Two very different characters, two very different opinions.
Both were correct in their own way, but neither fully appreciated his methodology or the bitter drive behind his exacting preferences. The need to be better, the urge to prove his worth beyond taking the metal to the stone.
Perturabo was a craftsman, and to be worthy of the appellation, every piece of work that bore his name must be judged for as long as it stood. His legacy was to leave no undertaking unfinished.
Every task was approached as though it might be his last, and this was no different.
His sanctum was draped in shadows, the grand designs and priceless artworks hung on the walls kept hidden from sight. The automatons were slumped and silent on their shelves, with only the rustle of stacked weapon schemata on curling wax paper to disturb the silence. Not even the distant throb of the Iron Blood’s engines intruded upon his in
trospective isolation.
Spread before him like components of the most intricate chronometer imaginable, were the pieces of the smashed Warhound automaton. Fulgrim’s head had broken it into fragments, and Perturabo was painstakingly repairing it. It had been an act of impulse to destroy the Warhound – one calculated to drive a point home, but impulsive nonetheless.
Bent over his workbench, Perturabo gently teased out a bend in a cogwheel, using the microscopic tines of precision callipers to realign each miniature tooth. It would be the work of months to repair it fully, but Perturabo had always believed that once a task was begun, only a lesser man would fail to see it through to the end.
Ten days had passed since his assault on his brother.
Perturabo did not regret the act, but Forrix’s words had struck a chord within him. It was foolish to trust to the word of a narcissistic egomaniac. The Trident had urged him to lead the Iron Warriors fleet from the Eye of Terror – his newly chosen name already gaining currency – and return to the Warmaster’s side, but he had given Fulgrim his oath that he would see this to the end and that was that.

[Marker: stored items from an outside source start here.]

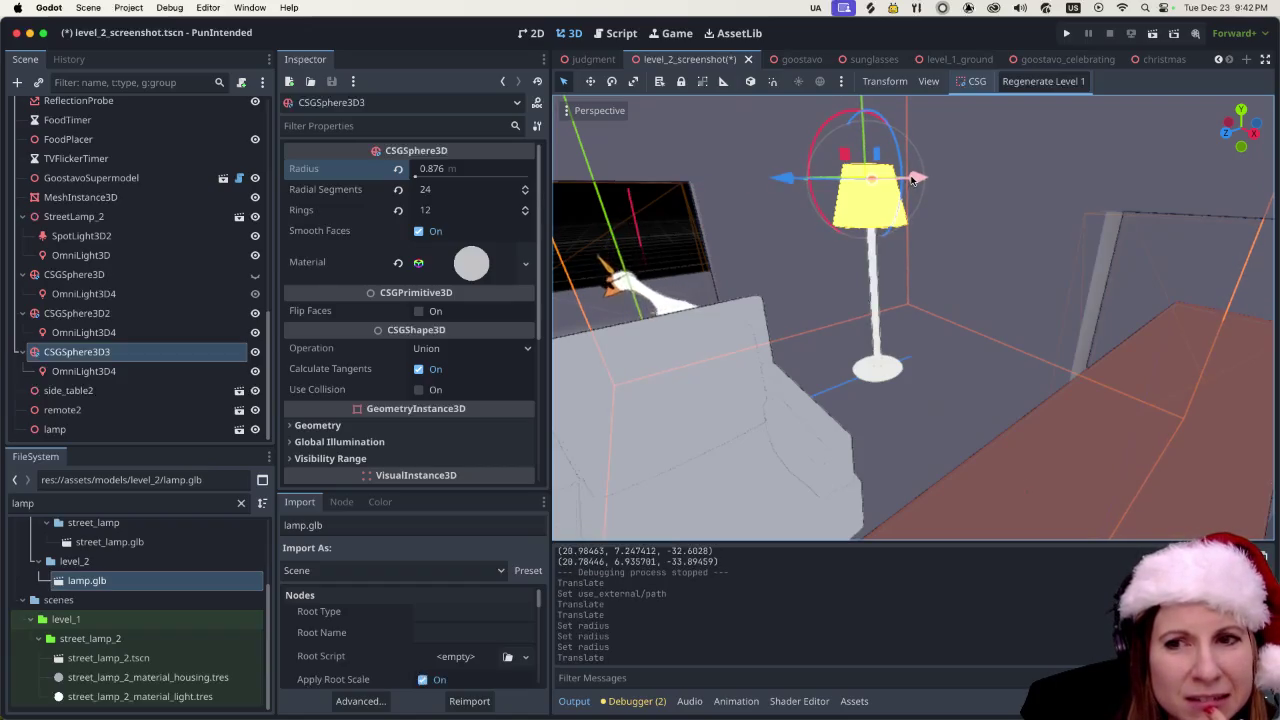
{"action": "scroll", "coordinate": [910, 192], "scroll_direction": "down", "scroll_amount": 10}
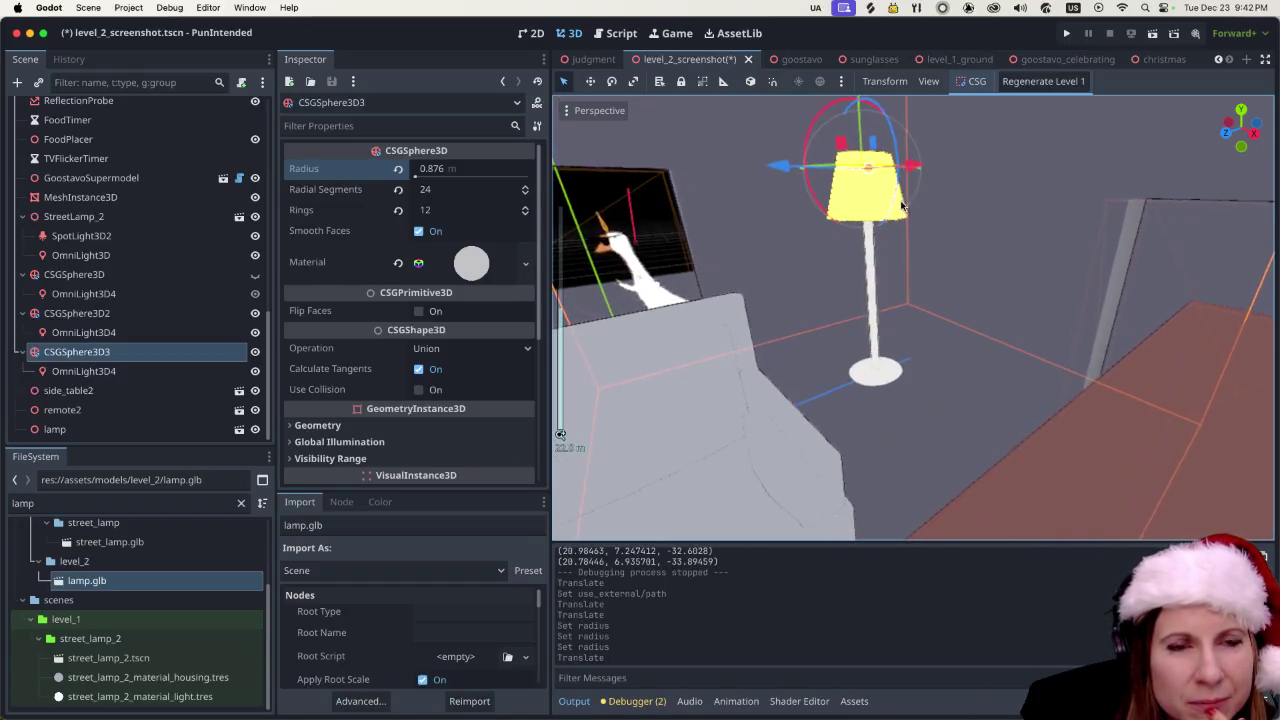
{"action": "scroll", "coordinate": [940, 265], "scroll_direction": "up", "scroll_amount": 5}
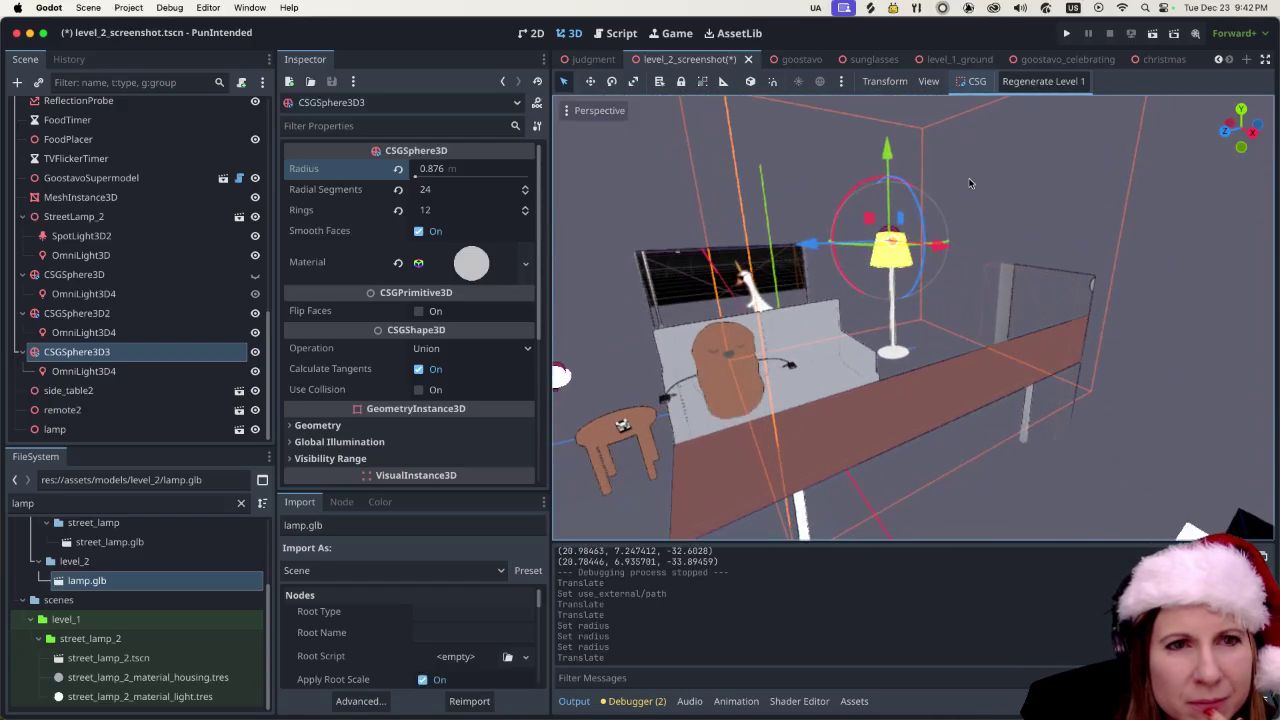
{"action": "scroll", "coordinate": [965, 187], "scroll_direction": "up", "scroll_amount": 5}
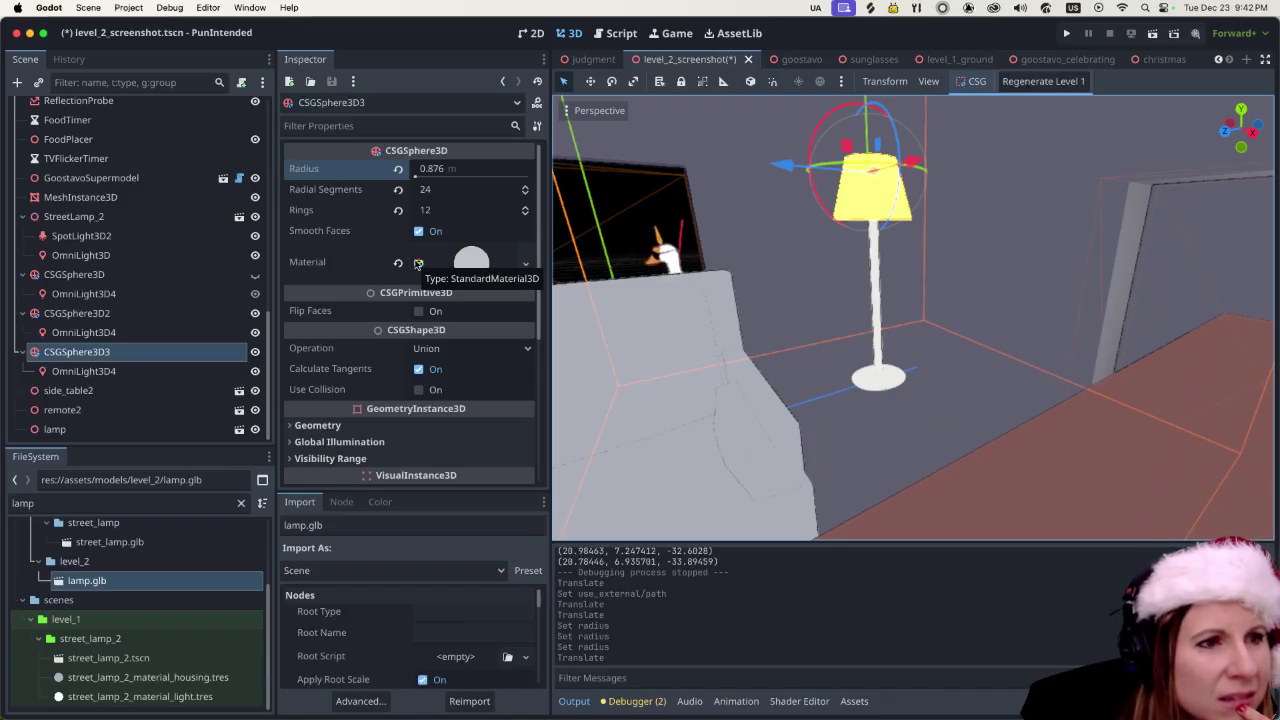
{"action": "scroll", "coordinate": [415, 265], "scroll_direction": "down", "scroll_amount": 3}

Perturabo knew his brother would betray him. He was resigned to its inevitability. Such individuals could never be relied upon to do anything other than further their own interests, and Fulgrim was no exception. The only question was when the betrayal would come.
Speculation was pointless. It would happen, and he would be ready for it.
Part of him looked forward to it.
At least then he would be freed from his obligation to Fulgrim.
Satisfied that the cogwheel was returned to its original form, Perturabo carefully placed it back where it had come from and slotted the tool into its compartment. He straightened and rubbed the heels of his palms over his face. His eyes were heavy and felt gritty, as though he had not rested or had slept badly.
Perturabo sat back and poured himself a heavy goblet of wine from a bronze ewer. Bitter and flavoured with almonds and gene-recovered spices from Terra, the beverage was one fermented by a son of the Crimson King. Thinner than the robust Olympian wines, but exciting and full of interesting contradictions.